For information on how you can respond to failovers, reduce recovery time, and other best practices for Amazon RDS, see Best practices for Amazon RDS.

Setting the JVM TTL for DNS name lookups

The failover mechanism automatically changes the Domain Name System (DNS) record of the DB instance to point to the standby DB instance. As a result, you need to re-establish any existing connections to your DB instance. In a Java virtual machine (JVM) environment, due to how the Java DNS caching mechanism works, you might need to reconfigure JVM settings.

The JVM caches DNS name lookups. When the JVM resolves a host name to an IP address, it caches the IP address for a specified period of time, known as the time-to-live (TTL).

Because AWS resources use DNS name entries that occasionally change, we recommend that you configure your JVM with a TTL value of no more than 60 seconds. Doing this makes sure that when a resource's IP address changes, your application can receive and use the resource's new IP address by requerying the DNS.
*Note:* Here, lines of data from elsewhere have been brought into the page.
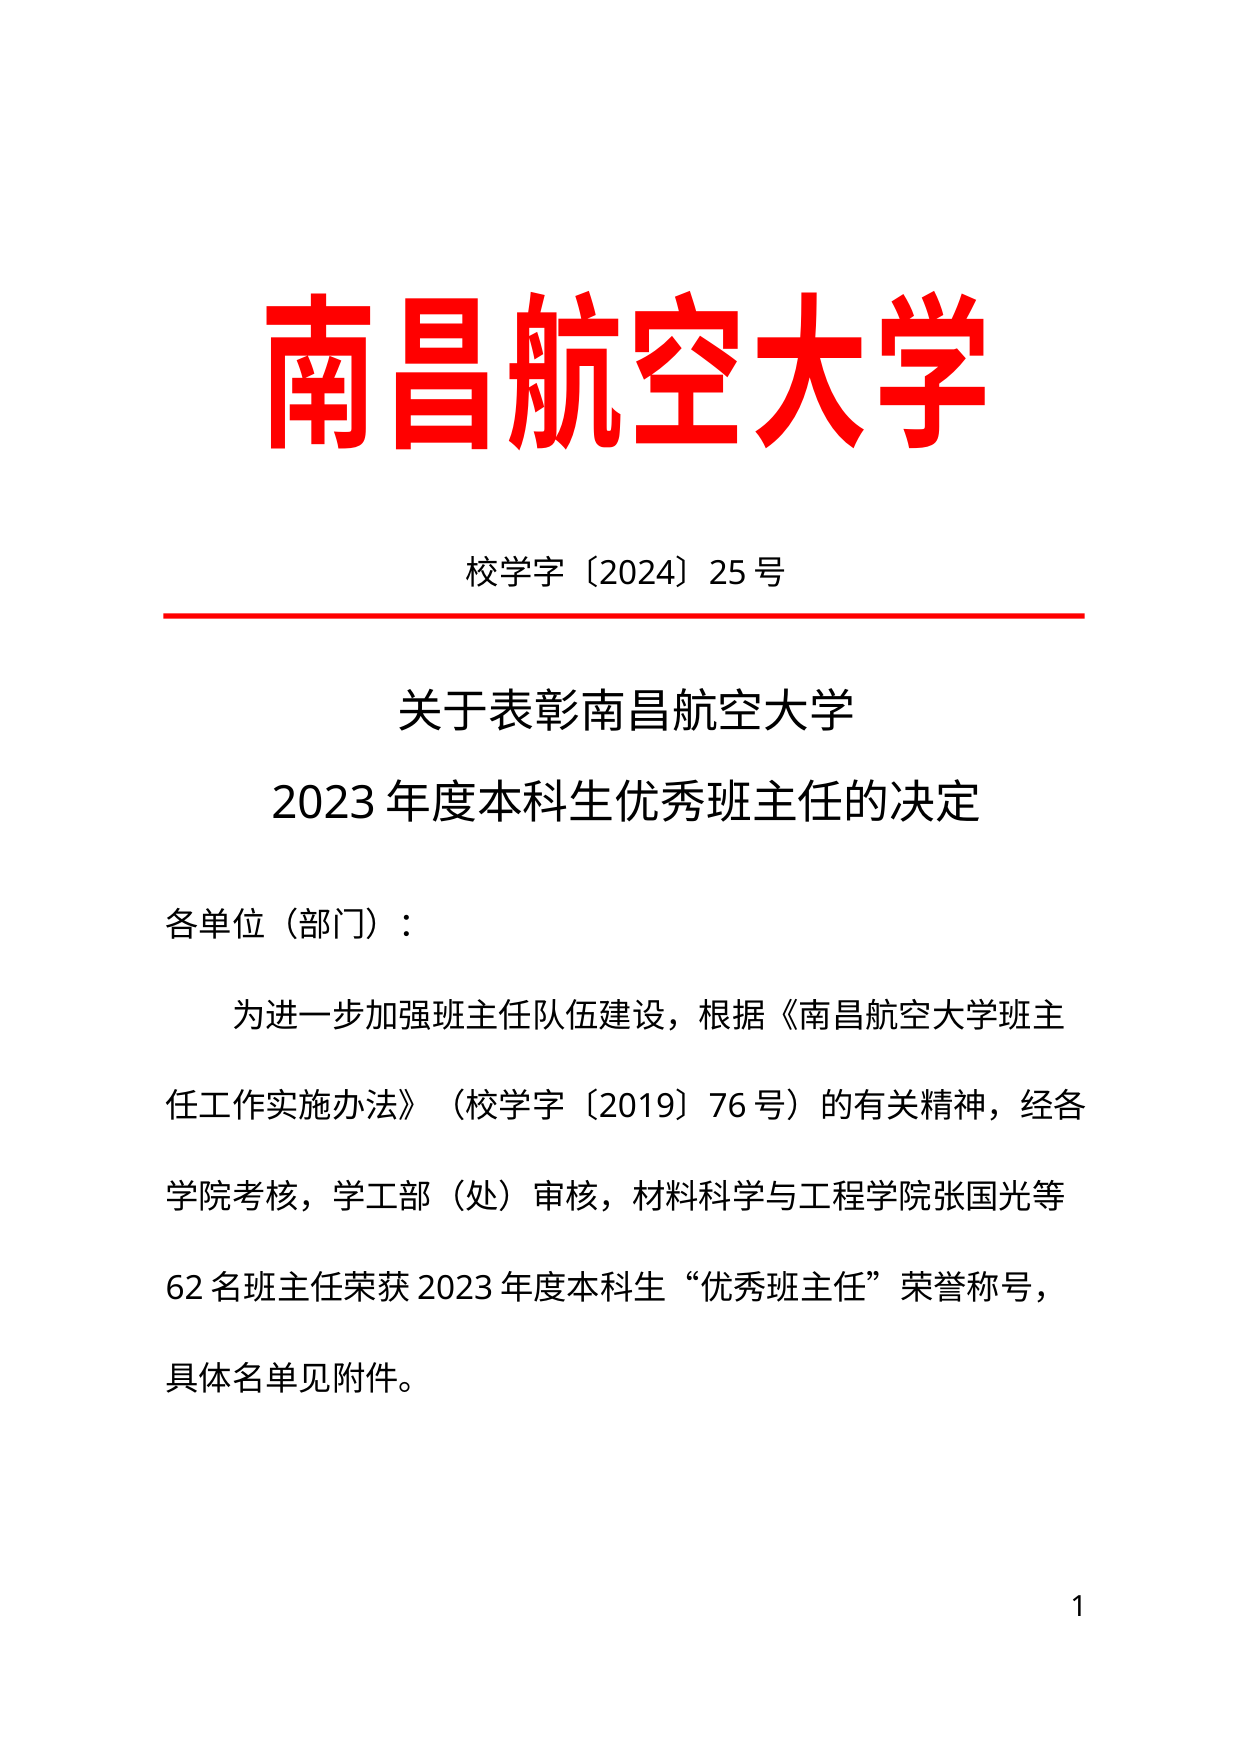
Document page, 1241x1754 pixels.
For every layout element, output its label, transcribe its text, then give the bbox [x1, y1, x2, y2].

text 为进一步加强班主任队伍建设，根据《南昌航空大学班主任工作实施办法》（校学字〔2019〕76号）的有关精神，经各学院考核，学工部（处）审核，材料科学与工程学院张国光等62名班主任荣获2023年度本科生“优秀班主任”荣誉称号，具体名单见附件。 [165, 968, 1087, 1421]
text 关于表彰南昌航空大学 [165, 662, 1087, 753]
text 校学字〔2024〕25号 [165, 537, 1087, 596]
text 2023年度本科生优秀班主任的决定 [165, 753, 1087, 844]
text 各单位（部门）： [165, 877, 1087, 968]
text 南昌航空大学 [165, 226, 1087, 498]
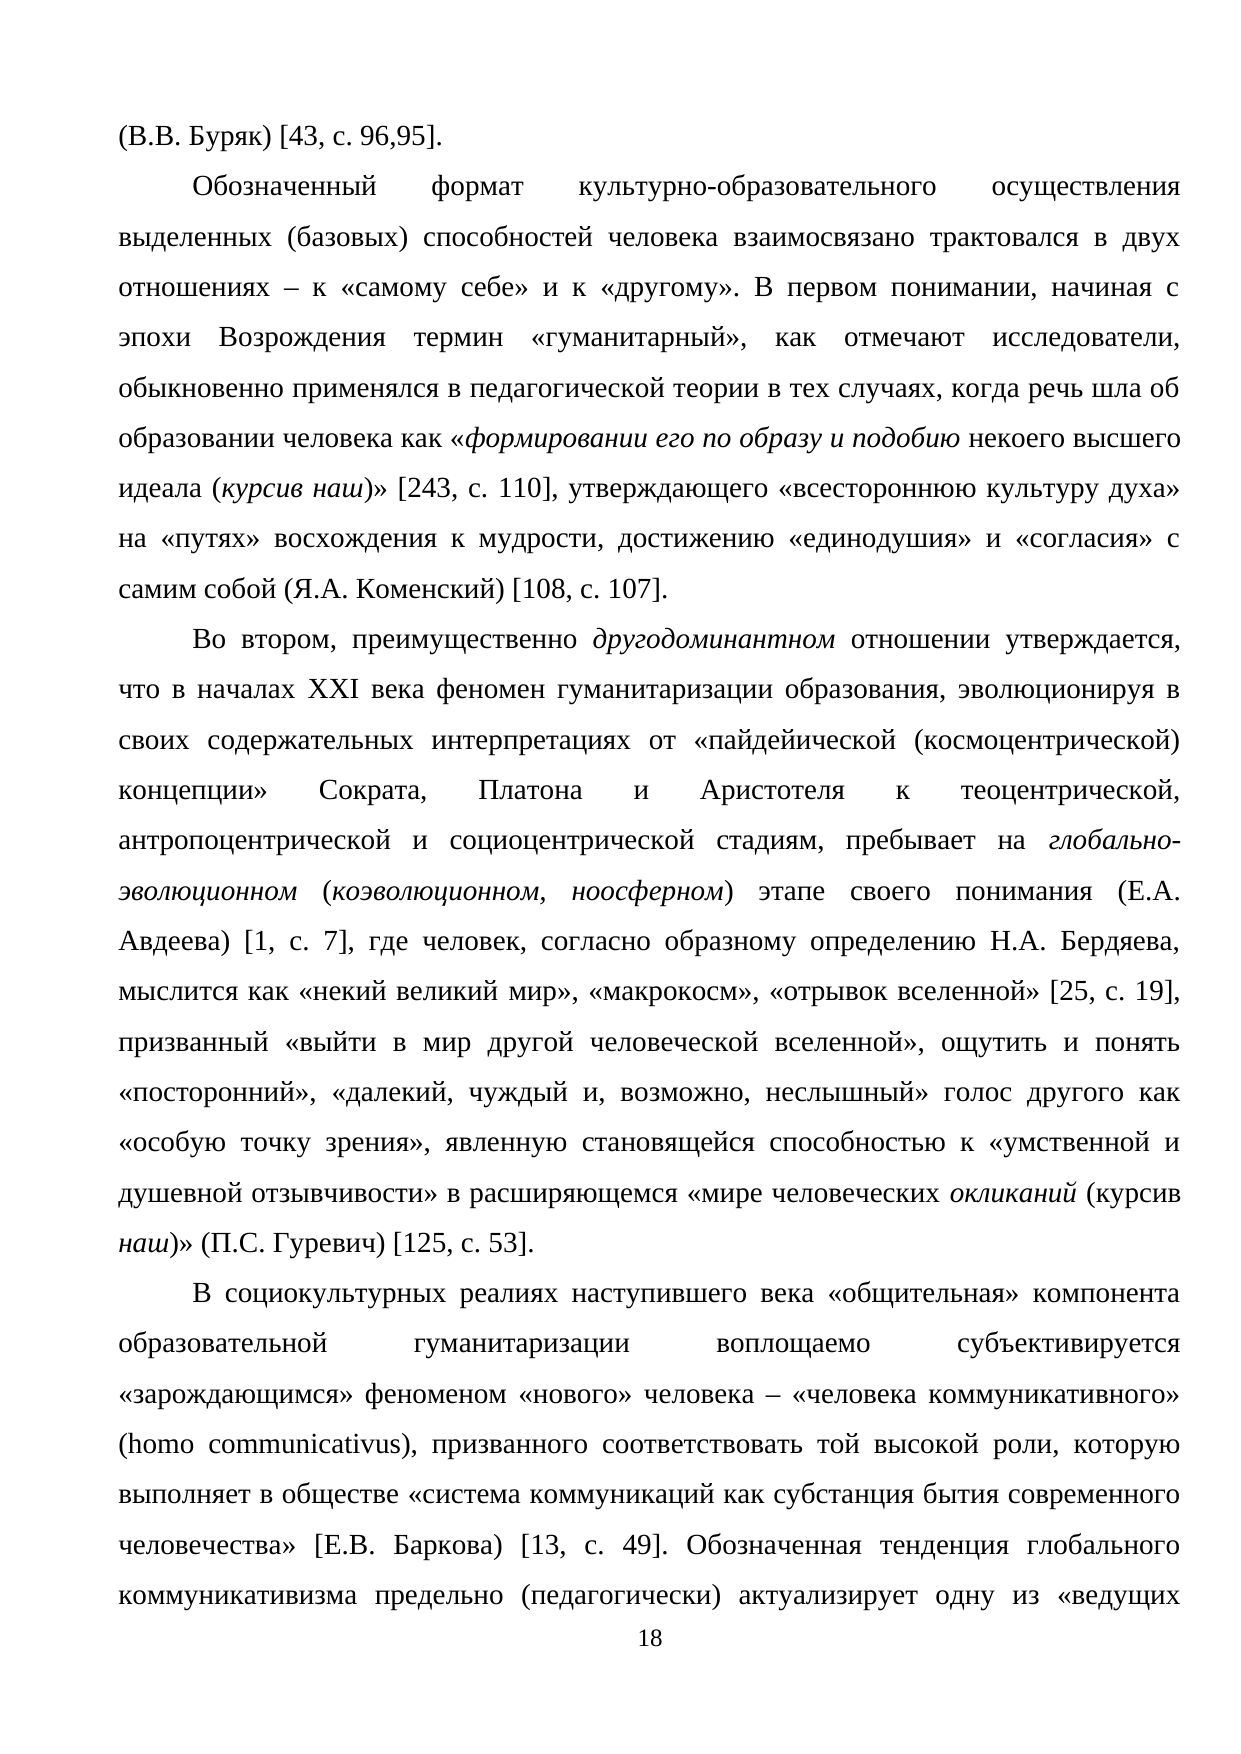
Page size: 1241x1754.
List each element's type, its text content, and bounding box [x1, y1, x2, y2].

text Во втором, преимущественно другодоминантном отношении утверждается, что в началах XXI века феномен гуманитаризации образования, эволюционируя в своих содержательных интерпретациях от «пайдейической (космоцентрической) концепции» Сократа, Платона и Аристотеля к теоцентрической, антропоцентрической и социоцентрической стадиям, пребывает на глобально-эволюционном (коэволюционном, ноосферном) этапе своего понимания (Е.А. Авдеева) [1, с. 7], где человек, согласно образному определению Н.А. Бердяева, мыслится как «некий великий мир», «макрокосм», «отрывок вселенной» [25, с. 19], призванный «выйти в мир другой человеческой вселенной», ощутить и понять «посторонний», «далекий, чуждый и, возможно, неслышный» голос другого как «особую точку зрения», явленную становящейся способностью к «умственной и душевной отзывчивости» в расширяющемся «мире человеческих окликаний (курсив наш)» (П.С. Гуревич) [125, с. 53]. [118, 621, 1181, 1258]
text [118, 1275, 1181, 1611]
text Обозначенный формат культурно-образовательного осуществления выделенных (базовых) способностей человека взаимосвязано трактовался в двух отношениях – к «самому себе» и к «другому». В первом понимании, начиная с эпохи Возрождения термин «гуманитарный», как отмечают исследователи, обыкновенно применялся в педагогической теории в тех случаях, когда речь шла об образовании человека как «формировании его по образу и подобию некоего высшего идеала (курсив наш)» [243, с. 110], утверждающего «всестороннюю культуру духа» на «путях» восхождения к мудрости, достижению «единодушия» и «согласия» с самим собой (Я.А. Коменский) [108, с. 107]. [118, 168, 1181, 604]
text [118, 118, 1181, 152]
On some Java configurations, the JVM default TTL is set so that it never refreshes DNS entries until the JVM is restarted. Thus, if the IP address for an AWS resource changes while your application is still running, it can't use that resource until you manually restart the JVM and the cached IP information is refreshed. In this case, it's crucial to set the JVM's TTL so that it periodically refreshes its cached IP information.

Note

The default TTL can vary according to the version of your JVM and whether a security manager is installed. Many JVMs provide a default TTL less than 60 seconds. If you're using such a JVM and not using a security manager, you can ignore the rest of this topic. For more information on security managers in Oracle, see The security manager in the Oracle documentation.

To modify the JVM's TTL, set the networkaddress.cache.ttl property value. Use one of the following methods, depending on your needs:

  • To set the property value globally for all applications that use the JVM, set networkaddress.cache.ttl in the $JAVA_HOME/jre/lib/security/java.security file.

    networkaddress.cache.ttl=60
  • To set the property locally for your application only, set networkaddress.cache.ttl in your application's initialization code before any network connections are established.

    java.security.Security.setProperty("networkaddress.cache.ttl" , "60");